[Extracted data entries]
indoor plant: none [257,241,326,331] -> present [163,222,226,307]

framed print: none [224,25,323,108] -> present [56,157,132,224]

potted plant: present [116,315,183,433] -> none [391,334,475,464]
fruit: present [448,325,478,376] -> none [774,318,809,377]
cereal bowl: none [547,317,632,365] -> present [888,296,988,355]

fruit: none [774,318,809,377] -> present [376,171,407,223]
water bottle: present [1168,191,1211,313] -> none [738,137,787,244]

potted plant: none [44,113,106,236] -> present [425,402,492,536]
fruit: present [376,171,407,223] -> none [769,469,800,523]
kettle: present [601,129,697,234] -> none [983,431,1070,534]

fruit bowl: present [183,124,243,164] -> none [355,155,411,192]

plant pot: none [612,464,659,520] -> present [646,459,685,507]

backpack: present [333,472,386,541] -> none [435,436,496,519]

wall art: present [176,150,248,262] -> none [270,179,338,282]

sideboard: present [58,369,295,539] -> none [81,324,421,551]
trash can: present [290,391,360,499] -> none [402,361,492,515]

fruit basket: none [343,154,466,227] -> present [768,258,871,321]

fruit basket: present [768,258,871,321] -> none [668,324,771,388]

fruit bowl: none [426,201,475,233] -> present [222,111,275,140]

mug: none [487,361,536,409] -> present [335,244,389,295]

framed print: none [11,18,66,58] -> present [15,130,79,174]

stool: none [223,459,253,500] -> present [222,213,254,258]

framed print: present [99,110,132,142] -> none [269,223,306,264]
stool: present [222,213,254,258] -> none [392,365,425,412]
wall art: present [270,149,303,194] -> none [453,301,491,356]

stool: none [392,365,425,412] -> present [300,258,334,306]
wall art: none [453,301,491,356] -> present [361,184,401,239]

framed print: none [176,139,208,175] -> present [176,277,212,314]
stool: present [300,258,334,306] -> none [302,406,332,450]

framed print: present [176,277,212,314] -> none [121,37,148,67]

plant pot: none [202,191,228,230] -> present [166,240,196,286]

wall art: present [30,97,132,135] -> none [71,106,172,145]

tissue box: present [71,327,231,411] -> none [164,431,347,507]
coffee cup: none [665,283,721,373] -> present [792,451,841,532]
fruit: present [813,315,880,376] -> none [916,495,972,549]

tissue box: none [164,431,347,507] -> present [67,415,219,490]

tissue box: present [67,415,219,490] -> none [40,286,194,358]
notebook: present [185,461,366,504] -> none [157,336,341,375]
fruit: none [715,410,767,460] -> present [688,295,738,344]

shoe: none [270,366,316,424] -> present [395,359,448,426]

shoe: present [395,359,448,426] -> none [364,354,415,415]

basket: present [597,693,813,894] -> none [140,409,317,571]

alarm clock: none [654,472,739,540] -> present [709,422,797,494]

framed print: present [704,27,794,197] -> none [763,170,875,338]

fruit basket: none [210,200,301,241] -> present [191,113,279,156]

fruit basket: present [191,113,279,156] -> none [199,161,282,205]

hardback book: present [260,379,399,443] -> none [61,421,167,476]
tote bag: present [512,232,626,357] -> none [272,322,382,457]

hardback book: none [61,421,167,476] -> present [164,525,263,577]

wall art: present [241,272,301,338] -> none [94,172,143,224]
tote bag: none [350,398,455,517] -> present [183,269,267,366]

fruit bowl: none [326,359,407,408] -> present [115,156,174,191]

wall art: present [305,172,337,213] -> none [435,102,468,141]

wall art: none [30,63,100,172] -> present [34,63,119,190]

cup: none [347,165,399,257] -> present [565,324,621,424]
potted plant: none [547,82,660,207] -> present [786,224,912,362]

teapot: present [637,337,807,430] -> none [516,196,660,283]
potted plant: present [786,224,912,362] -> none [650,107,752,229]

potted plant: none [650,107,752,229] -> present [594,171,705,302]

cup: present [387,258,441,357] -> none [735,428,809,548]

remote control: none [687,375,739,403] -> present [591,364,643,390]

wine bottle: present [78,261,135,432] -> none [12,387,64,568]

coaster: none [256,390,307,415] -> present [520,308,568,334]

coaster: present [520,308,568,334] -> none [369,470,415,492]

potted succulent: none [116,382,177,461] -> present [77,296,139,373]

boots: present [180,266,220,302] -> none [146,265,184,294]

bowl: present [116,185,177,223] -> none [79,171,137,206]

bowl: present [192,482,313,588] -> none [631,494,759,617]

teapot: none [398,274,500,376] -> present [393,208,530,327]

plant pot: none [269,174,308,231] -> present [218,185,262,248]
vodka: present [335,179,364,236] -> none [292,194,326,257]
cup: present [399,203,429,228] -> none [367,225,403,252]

## [What is being asked]
Starting with the line above that holds "framed print: none [11,18,66,58]" and stopping with the line that holds "teapot: present [637,337,807,430]", reproduce each line exactly, omitting all other lines.

## [Result for this exercise]
framed print: none [11,18,66,58] -> present [15,130,79,174]

stool: none [223,459,253,500] -> present [222,213,254,258]

framed print: present [99,110,132,142] -> none [269,223,306,264]
stool: present [222,213,254,258] -> none [392,365,425,412]
wall art: present [270,149,303,194] -> none [453,301,491,356]

stool: none [392,365,425,412] -> present [300,258,334,306]
wall art: none [453,301,491,356] -> present [361,184,401,239]

framed print: none [176,139,208,175] -> present [176,277,212,314]
stool: present [300,258,334,306] -> none [302,406,332,450]

framed print: present [176,277,212,314] -> none [121,37,148,67]

plant pot: none [202,191,228,230] -> present [166,240,196,286]

wall art: present [30,97,132,135] -> none [71,106,172,145]

tissue box: present [71,327,231,411] -> none [164,431,347,507]
coffee cup: none [665,283,721,373] -> present [792,451,841,532]
fruit: present [813,315,880,376] -> none [916,495,972,549]

tissue box: none [164,431,347,507] -> present [67,415,219,490]

tissue box: present [67,415,219,490] -> none [40,286,194,358]
notebook: present [185,461,366,504] -> none [157,336,341,375]
fruit: none [715,410,767,460] -> present [688,295,738,344]

shoe: none [270,366,316,424] -> present [395,359,448,426]

shoe: present [395,359,448,426] -> none [364,354,415,415]

basket: present [597,693,813,894] -> none [140,409,317,571]

alarm clock: none [654,472,739,540] -> present [709,422,797,494]

framed print: present [704,27,794,197] -> none [763,170,875,338]

fruit basket: none [210,200,301,241] -> present [191,113,279,156]

fruit basket: present [191,113,279,156] -> none [199,161,282,205]

hardback book: present [260,379,399,443] -> none [61,421,167,476]
tote bag: present [512,232,626,357] -> none [272,322,382,457]

hardback book: none [61,421,167,476] -> present [164,525,263,577]

wall art: present [241,272,301,338] -> none [94,172,143,224]
tote bag: none [350,398,455,517] -> present [183,269,267,366]

fruit bowl: none [326,359,407,408] -> present [115,156,174,191]

wall art: present [305,172,337,213] -> none [435,102,468,141]

wall art: none [30,63,100,172] -> present [34,63,119,190]

cup: none [347,165,399,257] -> present [565,324,621,424]
potted plant: none [547,82,660,207] -> present [786,224,912,362]

teapot: present [637,337,807,430] -> none [516,196,660,283]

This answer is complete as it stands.